When extreme weather has Northwest rivers surging, these tactics can help you hook steelhead in the murky flows.

Tips for High Water Steelhead
A dimer on a high water day.

So far in the Northwest, this has been a winter of extremes: a full month of ultra-low water, then weeks of near flood stage. I've been switching my tackle back and forth from light heads and short tips to massive heads and long tips, and I've burned through flies I rarely get a chance to fish.

But now, given these ocean currents and the pending storms, I'm guessing we're in for a long spell of heavy flows and murky water. These conditions can be ideal swinging conditions, though the river might not look like you remember. Here are some strategies I use to find clients fish during high water:

  1. Selecting Holding Water: Go high, go inside. Those sections of the river that are high in the watershed tend to remain fishable long after the lower portions of the river blow out. Look for those runs or pools that you normally don't fish because they're too slow; ideally, they'll be above or below heavy water and contain some fish holding structure like boulders or ledges. Target your search on a section of the river that has a big bend; inside seams can stay fishable long after everything else has blown out.
  2. Selecting Flies: Go big, go black. Dark flies show up well under murky conditions, much better (on the rivers I fish anyway) than light colored flies. So I like to fish black patterns that are also rather large, upwards of five inches, during high water.
  3. Effective Presentation: Go short, go tight. When most guys show up on a swollen river, they continue to target the lies that hold fish under normal conditions, that is to say those lies in mid-current. Rarely, though, will steelhead be holding in those places during high water events. Instead in these runs, they slide to the shores, where the bank itself offers a break from the current and cover from predation. As a result, I suggest my clients fish a short line in such places, often only twenty feet, and use the rod tip to steer the fly all the way to the bank. Snagging grass or willows means your fishing where the high water steelhead hold. Most folks also try to sink their flies all the way to the bottom in the middle of the run, meaning their fly will snag when it comes close to shore, where the fish often are. If I think the fish will be tight to the bank, I remove the weight from my flies to keep them fishing well all the way to the bank.
A fly angler wades waist-deep in a river next to a drift boat on a rainy day.
An angler targeting a run at high water that is normally too slow to fish.
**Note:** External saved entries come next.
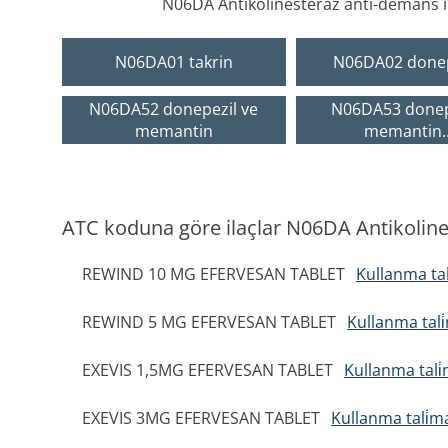
N06DA Antikolinesteraz anti-demans il
N06DA01 takrin
N06DA02 donep
N06DA52 donepezil ve
N06DA53 donep
memantin
memantin.
ATC koduna göre ilaçlar N06DA Antikolines
REWIND 10 MG EFERVESAN TABLET
Kullanma tal
REWIND 5 MG EFERVESAN TABLET
Kullanma tali
EXEVIS 1,5MG EFERVESAN TABLET
Kullanma tali̇
EXEVIS 3MG EFERVESAN TABLET
Kullanma tali̇m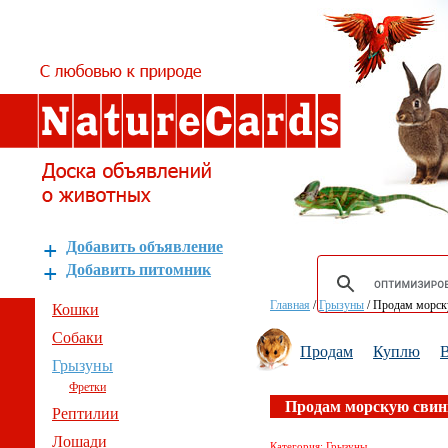
Добавить объявление
Добавить питомник
Главная
/
Грызуны
/
Продам морск
Кошки
Собаки
Продам
Куплю
В
Грызуны
Фретки
Продам морскую свин
Рептилии
Лошади
Категория: Грызуны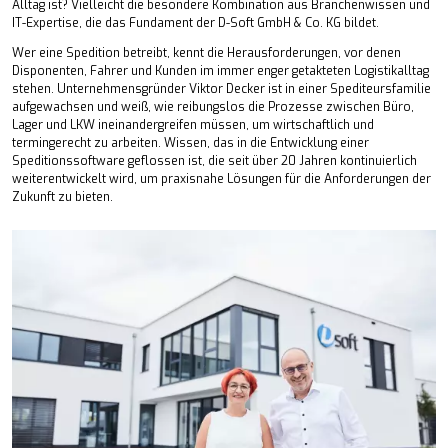
Alltag ist? Vielleicht die besondere Kombination aus Branchenwissen und
IT-Expertise, die das Fundament der D-Soft GmbH & Co. KG bildet.
Wer eine Spedition betreibt, kennt die Herausforderungen, vor denen
Disponenten, Fahrer und Kunden im immer enger getakteten Logistikalltag
stehen. Unternehmensgründer Viktor Decker ist in einer Spediteursfamilie
aufgewachsen und weiß, wie reibungslos die Prozesse zwischen Büro,
Lager und LKW ineinandergreifen müssen, um wirtschaftlich und
termingerecht zu arbeiten. Wissen, das in die Entwicklung einer
Speditionssoftware geflossen ist, die seit über 20 Jahren kontinuierlich
weiterentwickelt wird, um praxisnahe Lösungen für die Anforderungen der
Zukunft zu bieten.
On the last high water event, I watched a chrome fish come out from under a bank and take a black Intruder in a lunging jump; it landed with a slap as loud as a beaver's tail--leaving the angler stunned. All of this happened just twenty-five feet downstream of where he was standing.

One more tip: we often like to think that water level determines when a river is "blown." However, fishable runs remain on most rivers even when a river is cranking at flood stage. The real determiner of when a river is "blown" is water clarity, not height. For me, I continue to fish a river with confidence if I can still see my feet when I wade in to my knees.